# CONSIGNE:
Extrayez des entrées ci-dessous chaque ligne qui contient le mot « травмами ».

# LES DONNÉES:

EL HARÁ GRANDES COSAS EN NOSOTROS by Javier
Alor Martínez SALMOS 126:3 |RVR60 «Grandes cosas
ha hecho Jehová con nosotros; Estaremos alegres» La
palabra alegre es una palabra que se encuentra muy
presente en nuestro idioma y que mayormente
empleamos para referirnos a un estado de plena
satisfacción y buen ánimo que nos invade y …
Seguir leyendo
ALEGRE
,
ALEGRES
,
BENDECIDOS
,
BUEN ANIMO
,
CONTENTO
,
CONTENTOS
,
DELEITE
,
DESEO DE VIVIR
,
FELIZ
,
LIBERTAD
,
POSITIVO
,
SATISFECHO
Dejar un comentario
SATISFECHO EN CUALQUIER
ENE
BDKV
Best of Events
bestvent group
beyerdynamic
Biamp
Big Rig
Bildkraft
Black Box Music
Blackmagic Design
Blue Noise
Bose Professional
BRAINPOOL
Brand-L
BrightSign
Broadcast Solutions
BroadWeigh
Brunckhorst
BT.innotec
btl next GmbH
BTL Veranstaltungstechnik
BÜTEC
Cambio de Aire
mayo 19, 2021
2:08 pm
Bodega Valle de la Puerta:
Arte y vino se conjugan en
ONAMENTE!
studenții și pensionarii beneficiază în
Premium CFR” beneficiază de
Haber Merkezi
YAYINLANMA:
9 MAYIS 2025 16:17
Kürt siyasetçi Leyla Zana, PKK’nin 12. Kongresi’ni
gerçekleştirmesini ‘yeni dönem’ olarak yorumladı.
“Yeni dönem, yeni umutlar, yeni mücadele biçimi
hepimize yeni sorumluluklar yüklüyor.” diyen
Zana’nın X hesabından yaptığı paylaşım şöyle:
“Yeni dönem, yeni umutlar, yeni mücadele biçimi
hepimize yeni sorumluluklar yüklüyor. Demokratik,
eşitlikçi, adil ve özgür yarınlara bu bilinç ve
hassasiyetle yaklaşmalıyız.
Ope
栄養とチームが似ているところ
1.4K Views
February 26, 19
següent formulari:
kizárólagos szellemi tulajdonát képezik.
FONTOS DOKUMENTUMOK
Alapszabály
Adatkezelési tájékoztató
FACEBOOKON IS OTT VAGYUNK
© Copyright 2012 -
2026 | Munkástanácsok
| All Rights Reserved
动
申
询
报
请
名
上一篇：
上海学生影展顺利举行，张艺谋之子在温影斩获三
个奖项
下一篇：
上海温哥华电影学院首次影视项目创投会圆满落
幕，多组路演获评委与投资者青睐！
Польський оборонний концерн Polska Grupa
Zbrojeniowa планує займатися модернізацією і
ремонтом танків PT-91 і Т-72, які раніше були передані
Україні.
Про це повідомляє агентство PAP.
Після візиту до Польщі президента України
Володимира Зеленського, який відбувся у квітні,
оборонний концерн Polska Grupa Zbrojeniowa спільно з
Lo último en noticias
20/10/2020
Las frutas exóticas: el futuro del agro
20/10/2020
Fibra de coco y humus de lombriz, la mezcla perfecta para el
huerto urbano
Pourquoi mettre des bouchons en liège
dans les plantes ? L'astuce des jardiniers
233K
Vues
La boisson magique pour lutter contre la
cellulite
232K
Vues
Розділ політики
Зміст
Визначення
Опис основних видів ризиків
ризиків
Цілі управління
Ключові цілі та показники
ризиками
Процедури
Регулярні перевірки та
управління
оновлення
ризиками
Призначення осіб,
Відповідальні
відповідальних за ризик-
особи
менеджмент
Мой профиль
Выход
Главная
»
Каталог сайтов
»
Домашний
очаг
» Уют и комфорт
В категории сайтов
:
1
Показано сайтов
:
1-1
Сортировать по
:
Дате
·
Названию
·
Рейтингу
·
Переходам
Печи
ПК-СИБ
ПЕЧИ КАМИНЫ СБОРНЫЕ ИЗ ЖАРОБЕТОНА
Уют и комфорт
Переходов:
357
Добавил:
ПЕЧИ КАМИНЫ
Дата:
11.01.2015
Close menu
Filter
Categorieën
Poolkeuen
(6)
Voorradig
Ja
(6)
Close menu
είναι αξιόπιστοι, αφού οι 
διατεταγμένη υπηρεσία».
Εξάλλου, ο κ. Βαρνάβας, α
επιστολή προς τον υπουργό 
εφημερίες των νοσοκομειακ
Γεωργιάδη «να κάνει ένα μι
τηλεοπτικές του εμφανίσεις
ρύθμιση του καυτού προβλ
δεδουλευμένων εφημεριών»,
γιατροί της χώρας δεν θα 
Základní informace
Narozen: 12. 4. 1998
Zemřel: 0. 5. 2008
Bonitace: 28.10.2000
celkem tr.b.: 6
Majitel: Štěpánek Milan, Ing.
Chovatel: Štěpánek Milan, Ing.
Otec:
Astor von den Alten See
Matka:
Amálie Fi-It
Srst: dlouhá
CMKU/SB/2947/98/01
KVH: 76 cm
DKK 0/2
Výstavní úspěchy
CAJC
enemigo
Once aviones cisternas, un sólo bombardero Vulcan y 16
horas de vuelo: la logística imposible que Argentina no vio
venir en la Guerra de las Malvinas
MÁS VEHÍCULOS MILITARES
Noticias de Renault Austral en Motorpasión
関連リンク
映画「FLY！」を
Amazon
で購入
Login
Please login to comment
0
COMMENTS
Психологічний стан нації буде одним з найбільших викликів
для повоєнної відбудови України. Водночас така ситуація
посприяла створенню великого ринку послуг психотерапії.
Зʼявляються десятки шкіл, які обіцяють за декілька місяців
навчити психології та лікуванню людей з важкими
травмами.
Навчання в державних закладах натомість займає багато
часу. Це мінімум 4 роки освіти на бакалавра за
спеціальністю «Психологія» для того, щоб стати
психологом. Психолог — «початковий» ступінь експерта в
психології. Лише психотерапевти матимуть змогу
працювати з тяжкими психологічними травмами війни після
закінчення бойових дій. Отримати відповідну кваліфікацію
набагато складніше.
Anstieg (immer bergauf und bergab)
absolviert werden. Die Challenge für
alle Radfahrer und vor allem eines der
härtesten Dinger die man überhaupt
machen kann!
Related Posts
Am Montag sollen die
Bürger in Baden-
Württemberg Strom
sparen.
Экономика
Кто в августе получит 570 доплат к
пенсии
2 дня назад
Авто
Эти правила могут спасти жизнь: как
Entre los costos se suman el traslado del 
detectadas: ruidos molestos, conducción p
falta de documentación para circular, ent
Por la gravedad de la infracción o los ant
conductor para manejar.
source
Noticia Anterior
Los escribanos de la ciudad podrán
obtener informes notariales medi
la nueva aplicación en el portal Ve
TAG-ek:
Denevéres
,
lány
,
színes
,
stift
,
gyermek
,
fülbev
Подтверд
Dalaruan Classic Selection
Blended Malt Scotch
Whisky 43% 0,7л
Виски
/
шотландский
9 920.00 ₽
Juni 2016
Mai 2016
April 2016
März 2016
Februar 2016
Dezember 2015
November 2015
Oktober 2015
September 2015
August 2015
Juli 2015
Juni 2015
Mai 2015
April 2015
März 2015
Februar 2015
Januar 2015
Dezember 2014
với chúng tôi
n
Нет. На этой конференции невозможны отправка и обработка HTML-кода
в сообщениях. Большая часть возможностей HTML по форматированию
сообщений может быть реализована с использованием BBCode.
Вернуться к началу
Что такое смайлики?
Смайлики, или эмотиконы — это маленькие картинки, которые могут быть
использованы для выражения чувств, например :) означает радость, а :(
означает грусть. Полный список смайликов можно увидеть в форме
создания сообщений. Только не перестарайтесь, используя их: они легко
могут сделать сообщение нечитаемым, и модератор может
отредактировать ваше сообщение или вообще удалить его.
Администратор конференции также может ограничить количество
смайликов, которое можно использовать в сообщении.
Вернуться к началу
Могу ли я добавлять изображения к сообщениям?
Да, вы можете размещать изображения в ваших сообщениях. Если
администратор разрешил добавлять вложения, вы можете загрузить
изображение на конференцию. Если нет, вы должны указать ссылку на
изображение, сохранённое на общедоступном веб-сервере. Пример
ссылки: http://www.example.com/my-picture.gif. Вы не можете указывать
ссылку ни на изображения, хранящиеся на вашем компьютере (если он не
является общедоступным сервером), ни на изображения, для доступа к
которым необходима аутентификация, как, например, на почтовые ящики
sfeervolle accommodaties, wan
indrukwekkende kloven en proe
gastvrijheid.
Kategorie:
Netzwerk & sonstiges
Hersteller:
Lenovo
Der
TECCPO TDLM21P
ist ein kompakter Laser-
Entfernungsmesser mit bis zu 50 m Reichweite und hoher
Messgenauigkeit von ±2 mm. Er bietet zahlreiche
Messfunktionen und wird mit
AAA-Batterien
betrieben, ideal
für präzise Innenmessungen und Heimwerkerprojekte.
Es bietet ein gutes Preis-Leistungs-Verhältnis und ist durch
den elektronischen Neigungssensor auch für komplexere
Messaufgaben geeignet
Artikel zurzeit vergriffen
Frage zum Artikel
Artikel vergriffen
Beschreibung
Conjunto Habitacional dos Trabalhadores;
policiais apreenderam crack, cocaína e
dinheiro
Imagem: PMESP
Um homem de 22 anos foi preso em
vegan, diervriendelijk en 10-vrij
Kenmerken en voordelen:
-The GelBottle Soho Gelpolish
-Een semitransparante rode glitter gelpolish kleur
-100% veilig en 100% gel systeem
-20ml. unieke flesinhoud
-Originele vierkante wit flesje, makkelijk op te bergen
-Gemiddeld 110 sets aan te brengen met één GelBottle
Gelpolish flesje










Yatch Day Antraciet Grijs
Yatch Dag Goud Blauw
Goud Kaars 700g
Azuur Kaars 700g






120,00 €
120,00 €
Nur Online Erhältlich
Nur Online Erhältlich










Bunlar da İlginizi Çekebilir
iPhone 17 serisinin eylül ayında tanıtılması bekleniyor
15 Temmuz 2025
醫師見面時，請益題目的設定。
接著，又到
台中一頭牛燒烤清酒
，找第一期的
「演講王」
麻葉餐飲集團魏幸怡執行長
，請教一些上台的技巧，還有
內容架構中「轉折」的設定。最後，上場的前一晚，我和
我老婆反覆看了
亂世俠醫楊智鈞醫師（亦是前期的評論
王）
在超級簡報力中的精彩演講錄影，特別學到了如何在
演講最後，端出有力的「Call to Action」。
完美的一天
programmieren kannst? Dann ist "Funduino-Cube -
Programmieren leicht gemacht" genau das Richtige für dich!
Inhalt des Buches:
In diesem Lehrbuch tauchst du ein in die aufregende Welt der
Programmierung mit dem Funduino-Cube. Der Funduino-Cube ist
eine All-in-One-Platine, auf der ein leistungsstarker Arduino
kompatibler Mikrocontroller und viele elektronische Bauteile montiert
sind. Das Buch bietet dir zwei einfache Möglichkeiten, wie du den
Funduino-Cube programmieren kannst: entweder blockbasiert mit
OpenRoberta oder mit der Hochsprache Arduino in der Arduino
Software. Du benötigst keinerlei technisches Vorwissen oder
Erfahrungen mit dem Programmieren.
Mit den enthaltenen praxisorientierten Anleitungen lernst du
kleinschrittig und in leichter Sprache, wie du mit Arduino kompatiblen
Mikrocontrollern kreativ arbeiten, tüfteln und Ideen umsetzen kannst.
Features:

# CORRIGÉ:
травмами.
працювати з тяжкими психологічними травмами війни після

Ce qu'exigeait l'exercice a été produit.